Wall Street may be cheering this level of government borrowing and spending, but Main Street recognizes it is unhealthy and doomed to end badly for the American public.
How about the rising costs of essentials?
Though the official rate of inflation is a miniscule 1.1%, Main Street Americans sense this isn't accurate when it comes to food and other essentials. As many observers have noted, containers and package sizes are shrinking, meaning the consumer is getting less for their money. This sort of "hidden inflation" (also called "value deflation") is not picked up by the official statistics.
The Commodity Research Bureau index of commodities, the CRB, is a widely recognized measure of commodity prices. The CRB has shot up 28% since the Federal Reserve announced its QE2 quantitative easing program. While Wall Street is beside itself with joy over QE2, Main Street looks down the road and sees huge prices increases ahead in food, energy and other essentials.
QE2 has certainly benefited Wall Street, but it has delivered Main Street a sucker punch of sharply higher prices in agricultural and energy commodities.
Meanwhile, taxes and fees have taken off and are climbing steeply.
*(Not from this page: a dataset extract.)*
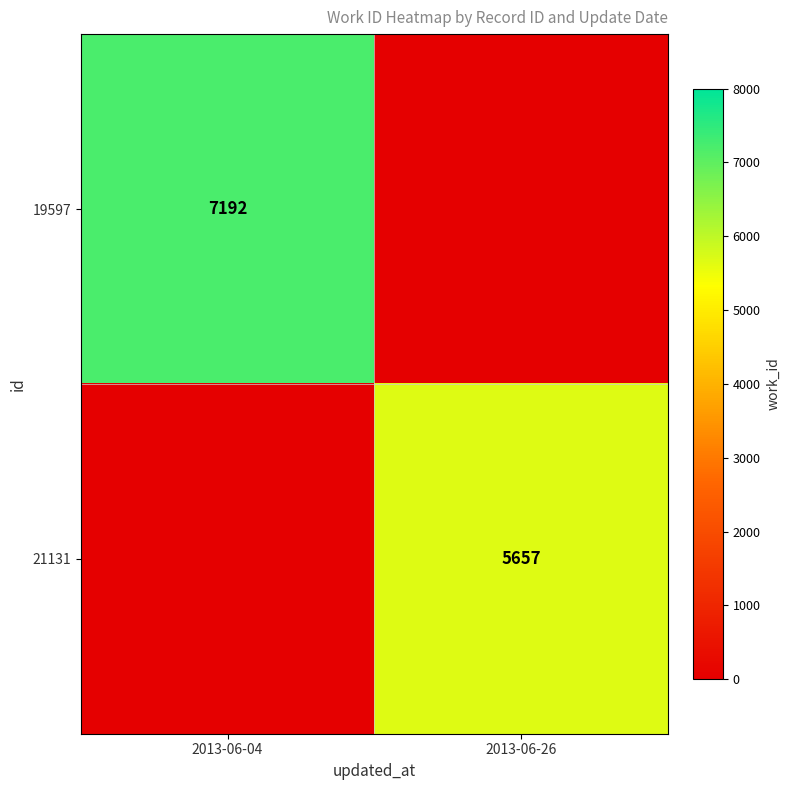

At which category is the sum across all series the highest?

2013-06-04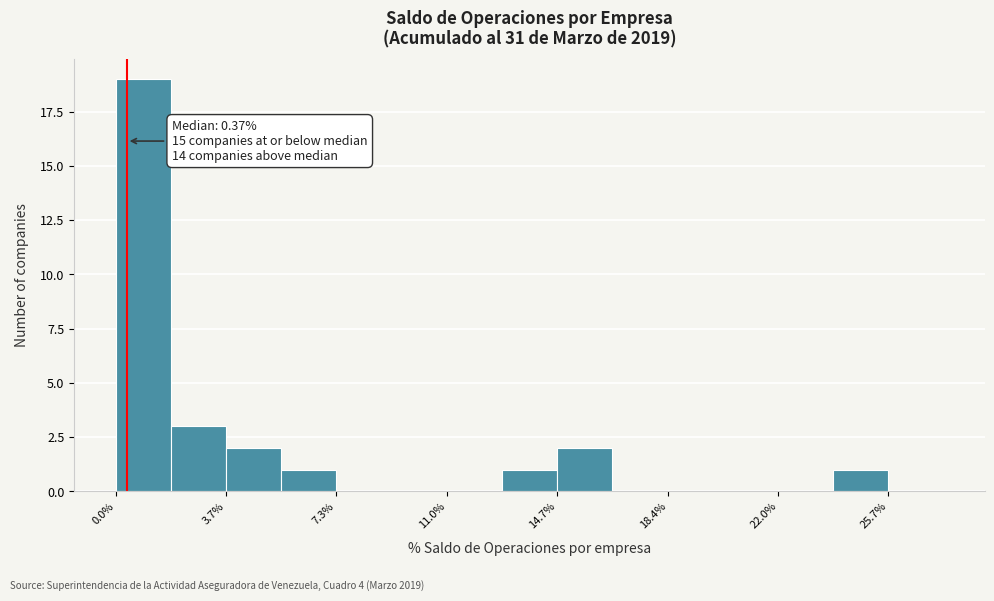

Around what value on the x-axis is the tallest bar? Give the approximate position of its centre, as read against the axis.

1.0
Many observers find state and local tax revenues to be a more reliable measure of economic activity than GDP or unemployment statistics. After all, we only pay taxes out of real income and actual sales.
While state and local taxes have edged up 2.2% in the last quarter (April to June), indicating modest improvement in the real economy, the numbers are still considerably lower than in 2008 before the financial crisis in October 2008 triggered the recession.
According to the U.S. Census Bureau, total state and local taxes have slumped $38 billioncompared to the second quarter of 2008--roughly 16%. Individual income taxes plummeted by almost 20% (from $99 billion to $71 billion), corporate taxes fell by 18% and sales taxes are off about 5%.
Reflecting the state local governments' raising of tax rates and fees, vehicle taxes actually rose 5%. Despite the significant declines in property values, property taxes actually rose 14.7% from 2008 as municipalities jacked up tax rates.
With tax revenues based on incomes and consumption still way down from pre-recession totals, and the only increases in revenues coming from sharply higher tax rates and fees, Main Street has been mugged and tossed in the gutter while Wall Street chortles its way to billion-dollar bonuses and the Fed's economists count the number of fictitious angels employed on the head of a pin.